__EXERCISE REQUIREMENTS__.
Show every line from the entries that follow which holds the word "前面我们启动".

(Stored data entries)
------------------------------

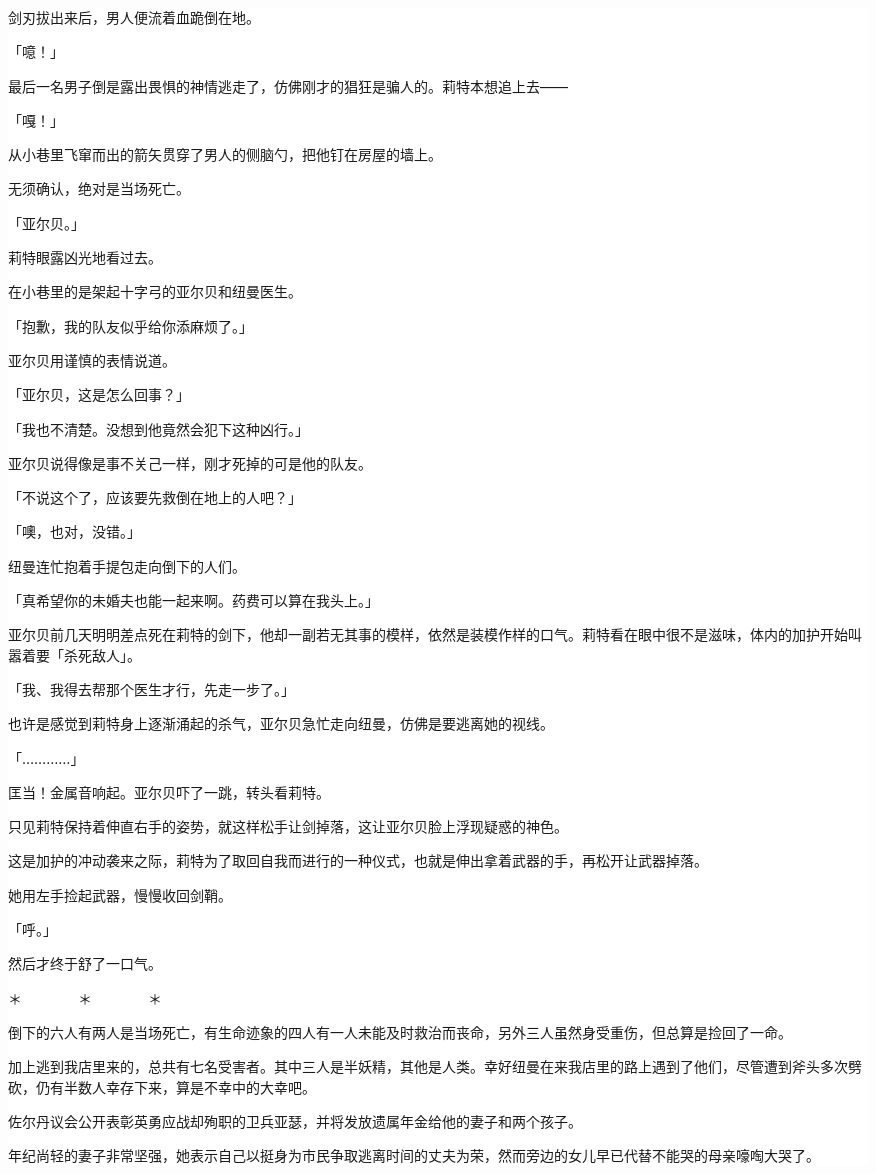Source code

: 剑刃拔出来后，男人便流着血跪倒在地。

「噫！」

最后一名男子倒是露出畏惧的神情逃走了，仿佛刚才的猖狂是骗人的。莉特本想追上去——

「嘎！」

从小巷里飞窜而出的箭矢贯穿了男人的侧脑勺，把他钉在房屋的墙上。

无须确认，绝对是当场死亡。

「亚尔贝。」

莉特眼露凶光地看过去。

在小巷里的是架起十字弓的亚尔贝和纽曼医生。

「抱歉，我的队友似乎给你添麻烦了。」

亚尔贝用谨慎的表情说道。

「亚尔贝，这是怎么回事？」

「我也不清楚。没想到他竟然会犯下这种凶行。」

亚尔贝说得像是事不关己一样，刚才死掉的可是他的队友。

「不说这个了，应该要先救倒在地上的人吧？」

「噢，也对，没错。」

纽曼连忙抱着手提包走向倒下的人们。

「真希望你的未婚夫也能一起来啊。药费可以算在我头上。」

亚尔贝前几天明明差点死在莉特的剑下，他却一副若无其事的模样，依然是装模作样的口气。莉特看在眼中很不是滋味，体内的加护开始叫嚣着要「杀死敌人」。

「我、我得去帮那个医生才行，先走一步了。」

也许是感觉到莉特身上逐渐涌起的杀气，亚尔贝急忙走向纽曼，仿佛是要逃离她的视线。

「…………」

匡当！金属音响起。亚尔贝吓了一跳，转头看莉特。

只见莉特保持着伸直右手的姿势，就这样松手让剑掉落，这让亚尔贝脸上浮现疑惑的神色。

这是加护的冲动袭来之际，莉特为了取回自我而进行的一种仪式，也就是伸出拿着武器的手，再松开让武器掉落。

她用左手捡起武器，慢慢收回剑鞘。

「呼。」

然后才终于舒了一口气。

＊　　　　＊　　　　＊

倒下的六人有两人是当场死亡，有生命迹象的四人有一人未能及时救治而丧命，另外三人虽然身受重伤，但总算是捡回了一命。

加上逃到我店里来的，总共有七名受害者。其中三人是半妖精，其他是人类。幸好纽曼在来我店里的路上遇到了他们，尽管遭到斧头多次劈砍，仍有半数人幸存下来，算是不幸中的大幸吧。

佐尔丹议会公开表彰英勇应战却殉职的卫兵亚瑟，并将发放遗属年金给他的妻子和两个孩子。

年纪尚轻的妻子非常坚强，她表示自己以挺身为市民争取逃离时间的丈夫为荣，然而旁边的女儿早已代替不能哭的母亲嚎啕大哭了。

------------------------------

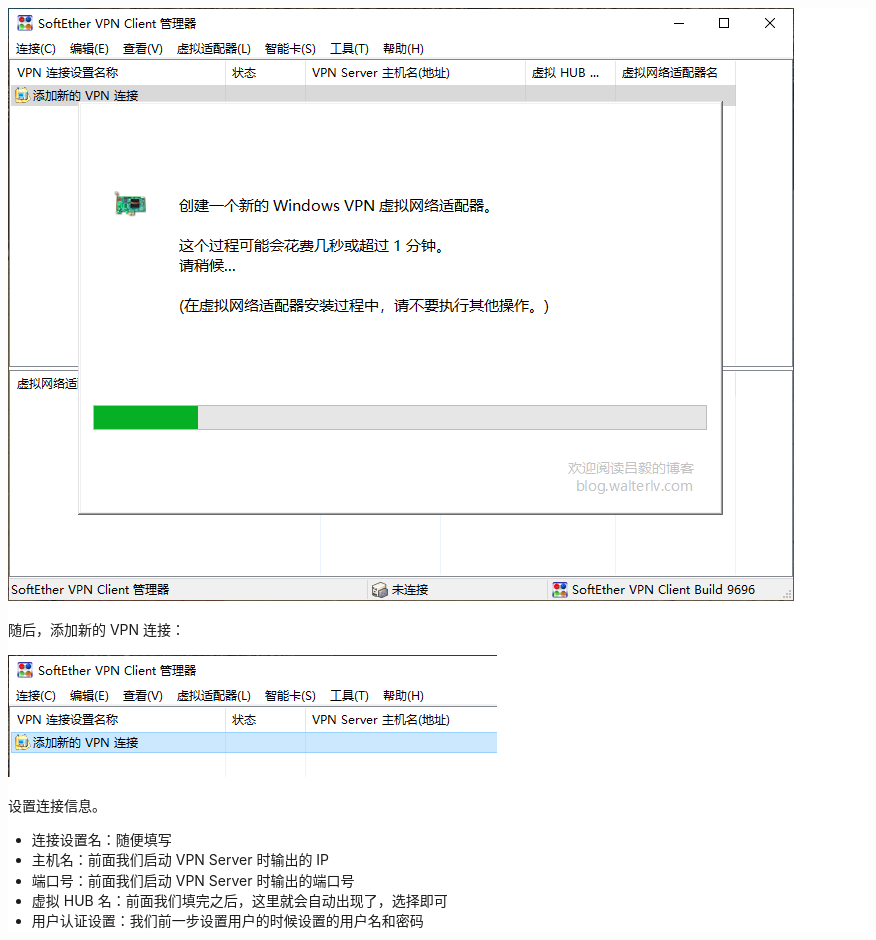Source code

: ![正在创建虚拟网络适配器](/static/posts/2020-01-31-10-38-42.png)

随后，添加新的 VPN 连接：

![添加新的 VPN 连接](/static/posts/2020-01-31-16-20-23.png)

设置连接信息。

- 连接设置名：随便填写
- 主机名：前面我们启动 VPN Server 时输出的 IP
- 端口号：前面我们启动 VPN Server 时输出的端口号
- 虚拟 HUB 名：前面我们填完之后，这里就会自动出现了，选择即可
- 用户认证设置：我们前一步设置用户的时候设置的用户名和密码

------------------------------

__THE COMPLETED TASK__.
- 主机名：前面我们启动 VPN Server 时输出的 IP
- 端口号：前面我们启动 VPN Server 时输出的端口号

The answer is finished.